> [RECORD EXTRACTS]:
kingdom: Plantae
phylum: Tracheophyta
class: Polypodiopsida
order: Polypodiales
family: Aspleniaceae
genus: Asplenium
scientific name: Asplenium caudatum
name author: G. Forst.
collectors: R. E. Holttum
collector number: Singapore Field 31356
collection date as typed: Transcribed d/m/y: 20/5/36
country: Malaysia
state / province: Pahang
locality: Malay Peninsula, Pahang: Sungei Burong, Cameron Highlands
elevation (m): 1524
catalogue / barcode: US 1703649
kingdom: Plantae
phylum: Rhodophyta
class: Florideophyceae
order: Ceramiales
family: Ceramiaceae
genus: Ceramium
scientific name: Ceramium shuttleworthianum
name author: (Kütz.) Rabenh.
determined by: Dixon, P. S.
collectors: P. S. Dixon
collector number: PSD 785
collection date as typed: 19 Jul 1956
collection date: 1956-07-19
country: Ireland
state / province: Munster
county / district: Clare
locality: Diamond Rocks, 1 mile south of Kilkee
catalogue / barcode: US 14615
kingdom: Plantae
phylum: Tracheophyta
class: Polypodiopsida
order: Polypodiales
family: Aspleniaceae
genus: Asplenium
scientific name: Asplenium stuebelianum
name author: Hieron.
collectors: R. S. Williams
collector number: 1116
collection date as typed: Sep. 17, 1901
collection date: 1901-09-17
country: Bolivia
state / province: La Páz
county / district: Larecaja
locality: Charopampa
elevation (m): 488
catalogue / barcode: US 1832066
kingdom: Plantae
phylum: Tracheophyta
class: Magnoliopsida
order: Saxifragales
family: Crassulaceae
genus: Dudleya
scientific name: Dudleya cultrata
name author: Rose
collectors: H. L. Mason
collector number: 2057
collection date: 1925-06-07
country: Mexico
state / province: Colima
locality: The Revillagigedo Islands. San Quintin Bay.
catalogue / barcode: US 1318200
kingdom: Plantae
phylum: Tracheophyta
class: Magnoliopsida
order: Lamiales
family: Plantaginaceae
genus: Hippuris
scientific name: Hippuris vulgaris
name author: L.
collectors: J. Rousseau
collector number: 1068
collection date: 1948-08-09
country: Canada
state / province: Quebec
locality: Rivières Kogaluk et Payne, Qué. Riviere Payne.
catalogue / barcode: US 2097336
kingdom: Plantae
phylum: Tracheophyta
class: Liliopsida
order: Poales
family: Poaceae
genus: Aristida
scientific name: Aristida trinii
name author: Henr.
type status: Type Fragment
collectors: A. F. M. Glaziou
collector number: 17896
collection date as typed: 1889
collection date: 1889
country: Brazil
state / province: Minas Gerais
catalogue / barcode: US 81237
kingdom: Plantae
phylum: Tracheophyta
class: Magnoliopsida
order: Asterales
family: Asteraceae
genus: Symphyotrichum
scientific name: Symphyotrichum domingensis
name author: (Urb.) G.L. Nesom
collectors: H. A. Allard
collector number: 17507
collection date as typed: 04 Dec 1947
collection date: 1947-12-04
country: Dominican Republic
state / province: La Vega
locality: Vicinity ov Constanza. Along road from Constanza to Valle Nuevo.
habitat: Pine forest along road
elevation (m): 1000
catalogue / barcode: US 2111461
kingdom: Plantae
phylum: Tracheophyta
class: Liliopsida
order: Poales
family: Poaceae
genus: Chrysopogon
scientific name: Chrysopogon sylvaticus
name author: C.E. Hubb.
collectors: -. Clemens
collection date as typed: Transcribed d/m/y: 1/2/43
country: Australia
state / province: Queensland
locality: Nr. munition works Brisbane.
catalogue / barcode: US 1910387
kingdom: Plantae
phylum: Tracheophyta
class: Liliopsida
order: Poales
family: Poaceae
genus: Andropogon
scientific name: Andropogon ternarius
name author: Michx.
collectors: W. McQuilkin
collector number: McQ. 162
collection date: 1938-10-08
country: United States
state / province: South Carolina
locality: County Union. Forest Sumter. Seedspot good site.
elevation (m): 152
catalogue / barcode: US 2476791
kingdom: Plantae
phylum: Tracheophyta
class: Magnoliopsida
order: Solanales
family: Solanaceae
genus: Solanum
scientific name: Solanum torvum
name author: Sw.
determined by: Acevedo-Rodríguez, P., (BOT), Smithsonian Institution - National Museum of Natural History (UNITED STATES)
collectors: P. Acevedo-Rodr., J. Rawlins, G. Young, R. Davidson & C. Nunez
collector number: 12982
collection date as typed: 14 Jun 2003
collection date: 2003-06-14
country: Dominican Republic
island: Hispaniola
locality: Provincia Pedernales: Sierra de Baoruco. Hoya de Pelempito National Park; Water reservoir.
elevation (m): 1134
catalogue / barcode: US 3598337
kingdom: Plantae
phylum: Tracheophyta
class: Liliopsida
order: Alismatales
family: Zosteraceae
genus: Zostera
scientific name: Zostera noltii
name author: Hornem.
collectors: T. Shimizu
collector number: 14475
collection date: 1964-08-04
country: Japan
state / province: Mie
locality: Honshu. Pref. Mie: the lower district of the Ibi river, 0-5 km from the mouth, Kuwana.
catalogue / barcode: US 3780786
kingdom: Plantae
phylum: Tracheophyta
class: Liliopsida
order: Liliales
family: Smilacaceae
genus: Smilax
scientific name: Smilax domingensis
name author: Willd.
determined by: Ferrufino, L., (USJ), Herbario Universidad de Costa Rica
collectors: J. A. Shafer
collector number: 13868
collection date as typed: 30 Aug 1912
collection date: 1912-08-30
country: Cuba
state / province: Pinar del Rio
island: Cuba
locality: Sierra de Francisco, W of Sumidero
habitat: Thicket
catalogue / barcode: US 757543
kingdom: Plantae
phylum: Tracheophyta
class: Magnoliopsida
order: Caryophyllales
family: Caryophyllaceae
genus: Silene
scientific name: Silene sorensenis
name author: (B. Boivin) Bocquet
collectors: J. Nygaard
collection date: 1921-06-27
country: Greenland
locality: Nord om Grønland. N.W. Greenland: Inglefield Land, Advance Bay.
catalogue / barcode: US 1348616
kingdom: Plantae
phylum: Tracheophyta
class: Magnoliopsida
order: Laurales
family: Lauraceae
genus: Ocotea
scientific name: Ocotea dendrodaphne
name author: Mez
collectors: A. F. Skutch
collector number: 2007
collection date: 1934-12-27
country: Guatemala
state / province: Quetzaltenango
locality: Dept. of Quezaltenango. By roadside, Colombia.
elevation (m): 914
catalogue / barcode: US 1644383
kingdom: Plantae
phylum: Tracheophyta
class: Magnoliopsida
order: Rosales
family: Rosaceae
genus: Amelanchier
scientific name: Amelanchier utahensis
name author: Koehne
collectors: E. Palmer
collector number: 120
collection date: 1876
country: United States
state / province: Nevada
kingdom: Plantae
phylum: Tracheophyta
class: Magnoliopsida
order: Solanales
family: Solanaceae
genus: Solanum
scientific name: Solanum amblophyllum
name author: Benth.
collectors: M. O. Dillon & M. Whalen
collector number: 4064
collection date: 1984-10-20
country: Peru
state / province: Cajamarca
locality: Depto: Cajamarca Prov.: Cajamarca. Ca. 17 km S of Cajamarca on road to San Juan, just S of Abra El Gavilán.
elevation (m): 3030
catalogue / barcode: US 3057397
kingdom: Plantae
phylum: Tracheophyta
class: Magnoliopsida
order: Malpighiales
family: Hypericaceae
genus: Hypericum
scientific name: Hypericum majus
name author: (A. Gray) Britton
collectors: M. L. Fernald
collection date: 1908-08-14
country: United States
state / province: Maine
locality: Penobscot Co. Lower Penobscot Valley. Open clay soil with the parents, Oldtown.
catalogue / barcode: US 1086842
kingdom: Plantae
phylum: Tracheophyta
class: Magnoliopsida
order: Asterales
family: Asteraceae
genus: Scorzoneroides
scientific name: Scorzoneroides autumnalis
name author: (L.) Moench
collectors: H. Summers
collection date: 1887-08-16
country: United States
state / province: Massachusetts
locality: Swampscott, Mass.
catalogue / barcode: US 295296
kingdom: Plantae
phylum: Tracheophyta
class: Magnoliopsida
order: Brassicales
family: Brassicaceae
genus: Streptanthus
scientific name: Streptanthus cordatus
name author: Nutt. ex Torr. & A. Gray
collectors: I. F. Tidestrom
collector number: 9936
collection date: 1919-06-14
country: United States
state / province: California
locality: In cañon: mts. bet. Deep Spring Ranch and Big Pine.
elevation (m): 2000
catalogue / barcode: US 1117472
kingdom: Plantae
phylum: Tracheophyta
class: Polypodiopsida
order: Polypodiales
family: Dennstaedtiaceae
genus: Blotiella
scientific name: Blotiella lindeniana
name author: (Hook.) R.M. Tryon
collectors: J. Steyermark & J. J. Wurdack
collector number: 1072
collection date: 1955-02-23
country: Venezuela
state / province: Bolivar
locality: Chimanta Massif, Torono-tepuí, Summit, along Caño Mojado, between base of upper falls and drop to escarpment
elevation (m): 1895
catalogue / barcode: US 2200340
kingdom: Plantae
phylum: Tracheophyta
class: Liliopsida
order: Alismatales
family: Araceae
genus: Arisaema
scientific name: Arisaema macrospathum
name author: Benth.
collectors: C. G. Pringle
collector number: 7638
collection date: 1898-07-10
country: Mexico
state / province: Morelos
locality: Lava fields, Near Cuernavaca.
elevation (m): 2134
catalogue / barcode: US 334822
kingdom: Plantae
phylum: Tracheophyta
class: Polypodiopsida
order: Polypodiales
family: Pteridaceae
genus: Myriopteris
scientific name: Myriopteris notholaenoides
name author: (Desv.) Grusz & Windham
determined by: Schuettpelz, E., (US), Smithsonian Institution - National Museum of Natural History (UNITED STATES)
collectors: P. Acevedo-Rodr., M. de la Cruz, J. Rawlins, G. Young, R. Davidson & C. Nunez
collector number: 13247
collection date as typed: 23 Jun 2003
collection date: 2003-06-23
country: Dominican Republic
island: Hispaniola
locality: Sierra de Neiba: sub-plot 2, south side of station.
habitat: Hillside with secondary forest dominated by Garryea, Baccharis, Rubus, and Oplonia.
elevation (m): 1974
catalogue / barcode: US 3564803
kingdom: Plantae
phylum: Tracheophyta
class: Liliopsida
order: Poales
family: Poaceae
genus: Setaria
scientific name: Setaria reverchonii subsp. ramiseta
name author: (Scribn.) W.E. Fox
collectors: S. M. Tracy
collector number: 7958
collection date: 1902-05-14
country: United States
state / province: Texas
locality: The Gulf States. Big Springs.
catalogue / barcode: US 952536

> [PROBLEM DESCRIPTION]: Copy out the items from the line containing "family: Brassicaceae" through the line containing "state / province: Morelos", including both of those lines, with nothing changed.

> [FINAL ANSWER]:
family: Brassicaceae
genus: Streptanthus
scientific name: Streptanthus cordatus
name author: Nutt. ex Torr. & A. Gray
collectors: I. F. Tidestrom
collector number: 9936
collection date: 1919-06-14
country: United States
state / province: California
locality: In cañon: mts. bet. Deep Spring Ranch and Big Pine.
elevation (m): 2000
catalogue / barcode: US 1117472
kingdom: Plantae
phylum: Tracheophyta
class: Polypodiopsida
order: Polypodiales
family: Dennstaedtiaceae
genus: Blotiella
scientific name: Blotiella lindeniana
name author: (Hook.) R.M. Tryon
collectors: J. Steyermark & J. J. Wurdack
collector number: 1072
collection date: 1955-02-23
country: Venezuela
state / province: Bolivar
locality: Chimanta Massif, Torono-tepuí, Summit, along Caño Mojado, between base of upper falls and drop to escarpment
elevation (m): 1895
catalogue / barcode: US 2200340
kingdom: Plantae
phylum: Tracheophyta
class: Liliopsida
order: Alismatales
family: Araceae
genus: Arisaema
scientific name: Arisaema macrospathum
name author: Benth.
collectors: C. G. Pringle
collector number: 7638
collection date: 1898-07-10
country: Mexico
state / province: Morelos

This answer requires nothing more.